Correlating all this will be tedious.
# sg_ses -a /dev/bsg/0:0:6:0
[...lines omitted...]
Slot00 [0,0] Element type: Array device slot [360/4176]
Enclosure Status:
Predicted failure=0, Disabled=0, Swap=0, status: Not installed
OK=0, Reserved device=0, Hot spare=0, Cons check=0
In crit array=0, In failed array=0, Rebuild/remap=0, R/R abort=0
App client bypass A=0, Do not remove=0, Enc bypass A=0, Enc bypass B=0
Ready to insert=0, RMV=0, Ident=0, Report=0
App client bypass B=0, Fault sensed=0, Fault reqstd=0, Device off=0
Bypassed A=0, Bypassed B=0, Dev bypassed A=0, Dev bypassed B=0
Additional Element Status:
Transport protocol: SAS
number of phys: 1, not all phys: 0, device slot number: 0
phy index: 0
SAS device type: no SAS device attached
initiator port for:
target port for:
attached SAS address: 0x0
SAS address: 0x0
phy identifier: 0x0
Slot01 [0,1] Element type: Array device slot
Enclosure Status:
Predicted failure=0, Disabled=0, Swap=0, status: OK
OK=0, Reserved device=0, Hot spare=0, Cons check=0
In crit array=0, In failed array=0, Rebuild/remap=0, R/R abort=0
App client bypass A=0, Do not remove=0, Enc bypass A=0, Enc bypass B=0
Ready to insert=0, RMV=0, Ident=0, Report=0
App client bypass B=0, Fault sensed=0, Fault reqstd=0, Device off=0
Bypassed A=0, Bypassed B=0, Dev bypassed A=0, Dev bypassed B=0
Additional Element Status:
Transport protocol: SAS
number of phys: 1, not all phys: 0, device slot number: 1
phy index: 0
SAS device type: no SAS device attached
initiator port for:
target port for: SATA_device
attached SAS address: 0x5003048020cc31bf
SAS address: 0x5003048020cc3181
phy identifier: 0x0
[... hundreds of lines omitted ...]
As an alternative, you might be able to visually parse the output of /dev/disk. For example, if your disks are plugged into a SAS expander:
ls /dev/disk/by-path
lrwxrwxrwx 1 root root 9 Aug 11 21:42 pci-0000:01:00.0-sas-exp0x5003048020cc31bf-phy10-lun-0 -> ../../sdd
lrwxrwxrwx 1 root root 9 Aug 11 21:42 pci-0000:01:00.0-sas-exp0x5003048020cc31bf-phy1-lun-0 -> ../../sdb
lrwxrwxrwx 1 root root 9 Aug 13 18:05 pci-0000:01:00.0-sas-exp0x5003048020cc31bf-phy4-lun-0 -> ../../sda
lrwxrwxrwx 1 root root 9 Aug 11 21:42 pci-0000:01:00.0-sas-exp0x5003048020cc31bf-phy6-lun-0 -> ../../sdc
lrwxrwxrwx 1 root root 9 Aug 11 21:42 pci-0000:01:00.0-sas-exp0x5003048020cc31bf-phy7-lun-0 -> ../../sdf
lrwxrwxrwx 1 root root 9 Aug 11 21:42 pci-0000:01:00.0-sas-exp0x5003048020cc31bf-phy9-lun-0 -> ../../sde
Note that "phyX" bit near the end. That correlates to the physical location. In my experience, whether or not this works will depend on your distribution.
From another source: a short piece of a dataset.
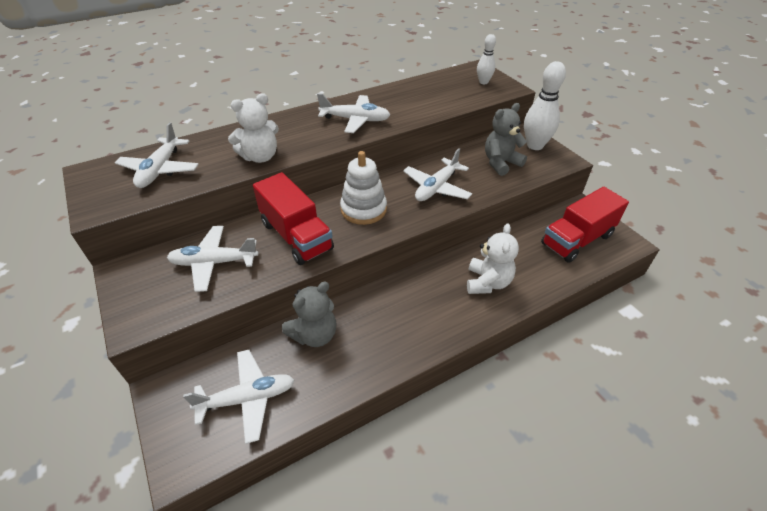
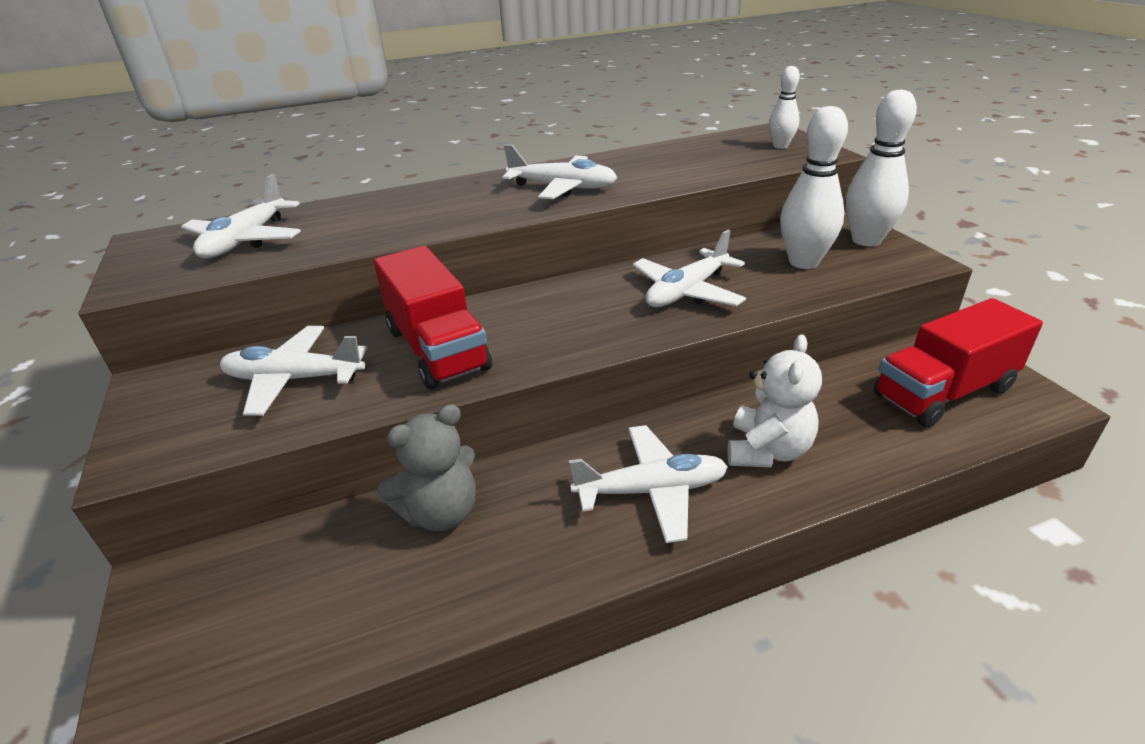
camera: 10 degrees right, 10 degrees down
white plane [183,350,295,444] -> white plane moved to [569,425,728,543]
white teddy bear [228,93,279,163] -> none
white stacking toy [340,151,387,225] -> none
grey teddy bear [485,103,527,176] -> white bowling pin [780,106,848,269]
It's not the easiest approach. And when disaster strikes, it's not likely that you're going to be in the mood to learn something complex or parse verbose output.
Simplicity = I'll Use It
I use sesutil
because it's simple. It does a few things really well, and in a pinch the manual is concise enough to re-educate yourself quickly on its use.